***Rant Warning - Proceed with Caution***
Okay, I've been through this before, but please, for my education, list some specific things that the Seattle Mountaineers have done. It isn't that I don't believe that there are things, I just haven't ever seen a list of *specific* things.
Here is my list:
- Consistently go on trips with large numbers of people.
- Consistently have an attitude that they have preferred rights to the Cascades because of "all they've done".
- Consistently berate and chastise other climbers for doing things the "wrong" way.
- Support the ridiculous Fee Demo program for the reason that "if we don't support it, we don't get a seat at the table to discuss it." Really? What kind of discussion is that, given that everyone there has to support the policy?
- Try to run almost 200 people through the basic climbing course each year.
- Consistently monopolize areas and routes trying to train all those people.
- Consistently have a significant number of injuries each year and try to rationalize them as "to be expected given the number of trips we do." I've been on some of those trips and I see why people get hurt. It isn't just percentages.
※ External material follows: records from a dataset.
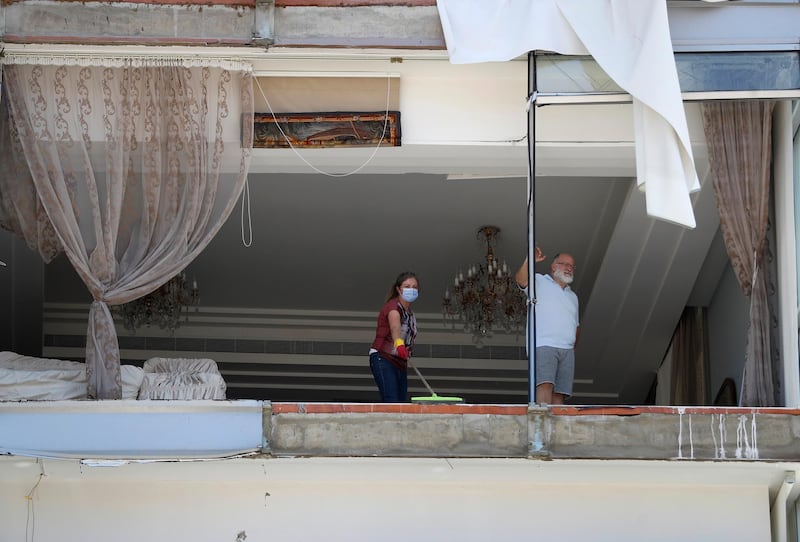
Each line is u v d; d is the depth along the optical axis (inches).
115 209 759.1
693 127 807.7
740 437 729.6
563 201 1041.5
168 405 721.6
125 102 771.4
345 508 754.2
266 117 786.2
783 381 768.3
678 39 746.8
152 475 746.8
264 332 1221.7
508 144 802.2
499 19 749.9
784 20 751.7
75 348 1184.8
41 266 1014.4
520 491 760.3
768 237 791.7
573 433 727.7
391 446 723.4
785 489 753.6
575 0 742.5
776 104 794.8
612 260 1014.4
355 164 835.4
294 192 1043.9
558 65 743.1
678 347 1090.1
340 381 1220.5
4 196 769.6
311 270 1174.3
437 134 800.3
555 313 819.4
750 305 780.0
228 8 765.3
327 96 791.7
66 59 765.3
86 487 750.5
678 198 708.0
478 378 1203.9
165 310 1083.3
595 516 756.6
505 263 1141.7
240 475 749.3
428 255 1152.2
- Have an organizational belief that they represent climbers in the Northwest. To quote from Monty Python, “Well I didn’t vote for you!”
I joined to find other people to climb with. And I did meet some great people. But in the few months that I was in the Basic class I repeatedly saw trip leaders ignore input from students about safety issues. In one case, on the Nisqually glacier, this attitude nearly cost several people their lives when a car-sized boulder fell *between* two rope teams. Five minutes earlier I had been one of a group of people who strongly suggested to the Training class leader that the area was not safe. Our suggestion was summarily dismissed. And that is why people get hurt on their trips.
And who was here first is irrelevant. It is about who is here now and how they (we) behave. But for the record, and contrary to some beliefs, it was Native Americans who were here first, not the Mountaineers.